Write out exactly the lines that run from the one containing "nuclear expression is" to the end of the entries below, with both end lines included.

--- DATA TO PROCESS Enclosed Below ---

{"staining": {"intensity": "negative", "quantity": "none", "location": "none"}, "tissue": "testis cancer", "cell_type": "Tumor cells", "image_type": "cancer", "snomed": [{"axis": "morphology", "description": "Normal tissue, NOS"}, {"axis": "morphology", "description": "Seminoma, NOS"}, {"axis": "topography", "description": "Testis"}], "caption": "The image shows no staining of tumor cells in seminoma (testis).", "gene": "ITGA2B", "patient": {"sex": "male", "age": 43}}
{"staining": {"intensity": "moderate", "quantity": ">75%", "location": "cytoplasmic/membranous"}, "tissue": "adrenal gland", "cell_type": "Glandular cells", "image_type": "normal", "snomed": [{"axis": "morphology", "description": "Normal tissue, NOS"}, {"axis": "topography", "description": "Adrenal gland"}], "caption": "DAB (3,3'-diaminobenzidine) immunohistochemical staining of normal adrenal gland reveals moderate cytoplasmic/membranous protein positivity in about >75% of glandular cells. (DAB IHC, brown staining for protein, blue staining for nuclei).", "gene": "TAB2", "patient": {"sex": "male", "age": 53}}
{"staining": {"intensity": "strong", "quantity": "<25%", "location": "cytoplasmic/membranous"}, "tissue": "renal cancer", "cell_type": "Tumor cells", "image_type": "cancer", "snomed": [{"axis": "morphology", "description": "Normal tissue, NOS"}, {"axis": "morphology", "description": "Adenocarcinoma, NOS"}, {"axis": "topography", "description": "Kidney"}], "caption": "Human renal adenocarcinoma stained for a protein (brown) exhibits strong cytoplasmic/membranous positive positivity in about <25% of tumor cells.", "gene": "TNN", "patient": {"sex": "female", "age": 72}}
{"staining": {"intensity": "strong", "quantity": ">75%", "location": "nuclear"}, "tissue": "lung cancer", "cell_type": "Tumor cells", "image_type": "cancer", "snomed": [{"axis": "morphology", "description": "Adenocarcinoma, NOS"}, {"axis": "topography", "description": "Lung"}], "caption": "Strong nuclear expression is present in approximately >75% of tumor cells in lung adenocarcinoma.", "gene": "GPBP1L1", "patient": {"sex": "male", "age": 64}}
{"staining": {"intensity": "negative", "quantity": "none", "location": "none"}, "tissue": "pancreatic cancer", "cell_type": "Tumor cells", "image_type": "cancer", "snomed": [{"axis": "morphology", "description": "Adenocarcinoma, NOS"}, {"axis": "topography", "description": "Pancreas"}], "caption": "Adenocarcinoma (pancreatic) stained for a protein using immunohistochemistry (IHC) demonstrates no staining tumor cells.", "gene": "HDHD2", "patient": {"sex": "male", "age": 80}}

--- End of Enclosed DATA TO PROCESS ---

**ANSWER**
{"staining": {"intensity": "strong", "quantity": ">75%", "location": "nuclear"}, "tissue": "lung cancer", "cell_type": "Tumor cells", "image_type": "cancer", "snomed": [{"axis": "morphology", "description": "Adenocarcinoma, NOS"}, {"axis": "topography", "description": "Lung"}], "caption": "Strong nuclear expression is present in approximately >75% of tumor cells in lung adenocarcinoma.", "gene": "GPBP1L1", "patient": {"sex": "male", "age": 64}}
{"staining": {"intensity": "negative", "quantity": "none", "location": "none"}, "tissue": "pancreatic cancer", "cell_type": "Tumor cells", "image_type": "cancer", "snomed": [{"axis": "morphology", "description": "Adenocarcinoma, NOS"}, {"axis": "topography", "description": "Pancreas"}], "caption": "Adenocarcinoma (pancreatic) stained for a protein using immunohistochemistry (IHC) demonstrates no staining tumor cells.", "gene": "HDHD2", "patient": {"sex": "male", "age": 80}}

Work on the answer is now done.